Exercise objective: Locate, in the data below, the line that contains "8) 👷🏼‍♂️ Gitman" and the line that contains "10) 👷🏼‍♂️ Simple"; reproduce exactly those two lines and every line between them, nothing more.

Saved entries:
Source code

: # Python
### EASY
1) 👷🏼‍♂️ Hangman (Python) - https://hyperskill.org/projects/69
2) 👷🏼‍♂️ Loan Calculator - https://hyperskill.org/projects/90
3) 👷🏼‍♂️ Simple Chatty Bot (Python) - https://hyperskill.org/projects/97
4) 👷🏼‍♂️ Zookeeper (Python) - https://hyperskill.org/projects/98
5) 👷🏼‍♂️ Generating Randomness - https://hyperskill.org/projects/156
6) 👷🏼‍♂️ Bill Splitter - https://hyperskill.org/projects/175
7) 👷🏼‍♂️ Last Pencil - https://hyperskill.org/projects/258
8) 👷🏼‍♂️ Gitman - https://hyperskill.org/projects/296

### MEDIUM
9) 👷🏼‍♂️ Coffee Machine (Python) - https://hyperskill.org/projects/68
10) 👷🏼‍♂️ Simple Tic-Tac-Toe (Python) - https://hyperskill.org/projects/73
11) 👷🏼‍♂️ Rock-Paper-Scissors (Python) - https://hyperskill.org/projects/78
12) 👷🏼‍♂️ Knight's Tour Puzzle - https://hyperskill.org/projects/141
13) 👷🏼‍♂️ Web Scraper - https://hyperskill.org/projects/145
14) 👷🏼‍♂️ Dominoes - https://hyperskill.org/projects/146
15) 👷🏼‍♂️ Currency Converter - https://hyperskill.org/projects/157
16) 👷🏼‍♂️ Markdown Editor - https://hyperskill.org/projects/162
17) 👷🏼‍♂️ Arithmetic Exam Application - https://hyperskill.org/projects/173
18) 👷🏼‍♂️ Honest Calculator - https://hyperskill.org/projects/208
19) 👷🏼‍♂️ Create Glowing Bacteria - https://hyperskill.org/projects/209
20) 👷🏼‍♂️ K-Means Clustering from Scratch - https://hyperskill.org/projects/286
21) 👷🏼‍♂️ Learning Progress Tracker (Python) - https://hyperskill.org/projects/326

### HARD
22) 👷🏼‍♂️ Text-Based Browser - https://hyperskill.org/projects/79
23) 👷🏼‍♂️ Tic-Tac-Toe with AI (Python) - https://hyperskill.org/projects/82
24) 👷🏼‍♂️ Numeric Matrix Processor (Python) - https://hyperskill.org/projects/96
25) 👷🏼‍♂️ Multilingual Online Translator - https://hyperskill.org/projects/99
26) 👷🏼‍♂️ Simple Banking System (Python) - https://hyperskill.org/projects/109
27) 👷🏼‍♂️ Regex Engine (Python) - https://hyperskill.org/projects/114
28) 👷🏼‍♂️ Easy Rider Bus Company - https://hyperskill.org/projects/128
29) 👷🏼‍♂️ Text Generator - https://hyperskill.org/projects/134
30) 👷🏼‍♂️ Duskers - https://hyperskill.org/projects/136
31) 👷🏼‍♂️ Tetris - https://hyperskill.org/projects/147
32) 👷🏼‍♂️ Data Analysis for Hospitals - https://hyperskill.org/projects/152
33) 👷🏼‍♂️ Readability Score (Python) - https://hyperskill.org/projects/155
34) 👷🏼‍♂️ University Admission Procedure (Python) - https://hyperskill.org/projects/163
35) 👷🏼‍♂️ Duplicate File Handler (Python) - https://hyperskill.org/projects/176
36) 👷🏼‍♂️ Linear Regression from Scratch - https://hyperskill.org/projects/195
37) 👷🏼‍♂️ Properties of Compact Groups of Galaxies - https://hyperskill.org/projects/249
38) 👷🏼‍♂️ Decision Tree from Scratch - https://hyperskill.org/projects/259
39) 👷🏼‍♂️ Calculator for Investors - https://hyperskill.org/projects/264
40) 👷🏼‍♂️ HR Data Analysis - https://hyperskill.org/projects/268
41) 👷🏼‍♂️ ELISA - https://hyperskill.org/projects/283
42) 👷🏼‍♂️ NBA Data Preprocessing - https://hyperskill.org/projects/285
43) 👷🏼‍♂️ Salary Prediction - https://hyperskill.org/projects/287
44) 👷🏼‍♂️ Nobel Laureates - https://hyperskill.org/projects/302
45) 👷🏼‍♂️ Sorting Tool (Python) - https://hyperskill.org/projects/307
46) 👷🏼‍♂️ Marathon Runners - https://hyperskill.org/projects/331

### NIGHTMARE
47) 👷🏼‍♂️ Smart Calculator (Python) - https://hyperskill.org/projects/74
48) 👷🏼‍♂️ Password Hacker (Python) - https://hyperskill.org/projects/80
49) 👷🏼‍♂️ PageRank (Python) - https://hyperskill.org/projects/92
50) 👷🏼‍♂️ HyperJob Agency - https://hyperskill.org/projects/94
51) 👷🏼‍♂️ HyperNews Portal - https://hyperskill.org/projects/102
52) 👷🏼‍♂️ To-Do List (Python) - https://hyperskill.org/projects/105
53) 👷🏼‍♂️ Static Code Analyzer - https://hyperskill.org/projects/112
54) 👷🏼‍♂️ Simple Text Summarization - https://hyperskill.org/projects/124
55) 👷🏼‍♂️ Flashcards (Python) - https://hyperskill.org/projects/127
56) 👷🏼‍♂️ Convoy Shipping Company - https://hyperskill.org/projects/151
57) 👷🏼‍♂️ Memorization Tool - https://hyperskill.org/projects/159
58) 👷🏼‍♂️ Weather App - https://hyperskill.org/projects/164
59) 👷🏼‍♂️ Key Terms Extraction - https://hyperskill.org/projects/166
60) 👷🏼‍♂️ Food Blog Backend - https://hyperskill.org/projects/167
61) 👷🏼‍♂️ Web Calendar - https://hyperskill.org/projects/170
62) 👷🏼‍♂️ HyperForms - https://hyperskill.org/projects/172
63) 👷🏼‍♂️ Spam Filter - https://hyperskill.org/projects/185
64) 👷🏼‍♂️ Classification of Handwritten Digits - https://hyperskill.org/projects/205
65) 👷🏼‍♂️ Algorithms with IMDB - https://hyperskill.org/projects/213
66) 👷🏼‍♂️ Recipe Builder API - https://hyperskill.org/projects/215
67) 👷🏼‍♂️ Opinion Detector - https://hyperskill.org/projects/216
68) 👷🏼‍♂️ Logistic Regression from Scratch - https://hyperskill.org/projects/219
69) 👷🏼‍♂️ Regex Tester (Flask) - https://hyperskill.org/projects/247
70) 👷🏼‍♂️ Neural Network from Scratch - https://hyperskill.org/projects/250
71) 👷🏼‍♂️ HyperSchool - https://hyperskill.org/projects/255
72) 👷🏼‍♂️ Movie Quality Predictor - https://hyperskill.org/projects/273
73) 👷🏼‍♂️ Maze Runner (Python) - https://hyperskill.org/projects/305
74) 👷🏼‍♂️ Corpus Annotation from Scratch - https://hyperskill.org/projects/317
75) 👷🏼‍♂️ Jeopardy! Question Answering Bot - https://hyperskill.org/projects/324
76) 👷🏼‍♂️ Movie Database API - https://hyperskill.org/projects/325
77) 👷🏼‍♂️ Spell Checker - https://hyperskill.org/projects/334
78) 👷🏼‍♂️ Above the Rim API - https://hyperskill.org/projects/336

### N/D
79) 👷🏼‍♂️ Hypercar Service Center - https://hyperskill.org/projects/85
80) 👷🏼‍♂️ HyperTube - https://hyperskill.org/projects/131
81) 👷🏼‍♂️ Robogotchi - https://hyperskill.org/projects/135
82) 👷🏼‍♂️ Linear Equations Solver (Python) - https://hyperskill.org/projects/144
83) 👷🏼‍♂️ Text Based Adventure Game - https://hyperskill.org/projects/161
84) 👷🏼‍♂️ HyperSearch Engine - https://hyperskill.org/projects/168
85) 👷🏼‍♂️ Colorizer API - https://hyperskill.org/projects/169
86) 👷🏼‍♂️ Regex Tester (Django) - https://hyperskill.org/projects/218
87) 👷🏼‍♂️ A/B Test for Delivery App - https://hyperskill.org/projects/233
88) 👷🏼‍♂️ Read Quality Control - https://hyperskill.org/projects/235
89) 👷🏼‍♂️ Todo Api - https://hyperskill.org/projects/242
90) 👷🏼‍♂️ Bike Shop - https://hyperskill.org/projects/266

Solution to the problem:
8) 👷🏼‍♂️ Gitman - https://hyperskill.org/projects/296

### MEDIUM
9) 👷🏼‍♂️ Coffee Machine (Python) - https://hyperskill.org/projects/68
10) 👷🏼‍♂️ Simple Tic-Tac-Toe (Python) - https://hyperskill.org/projects/73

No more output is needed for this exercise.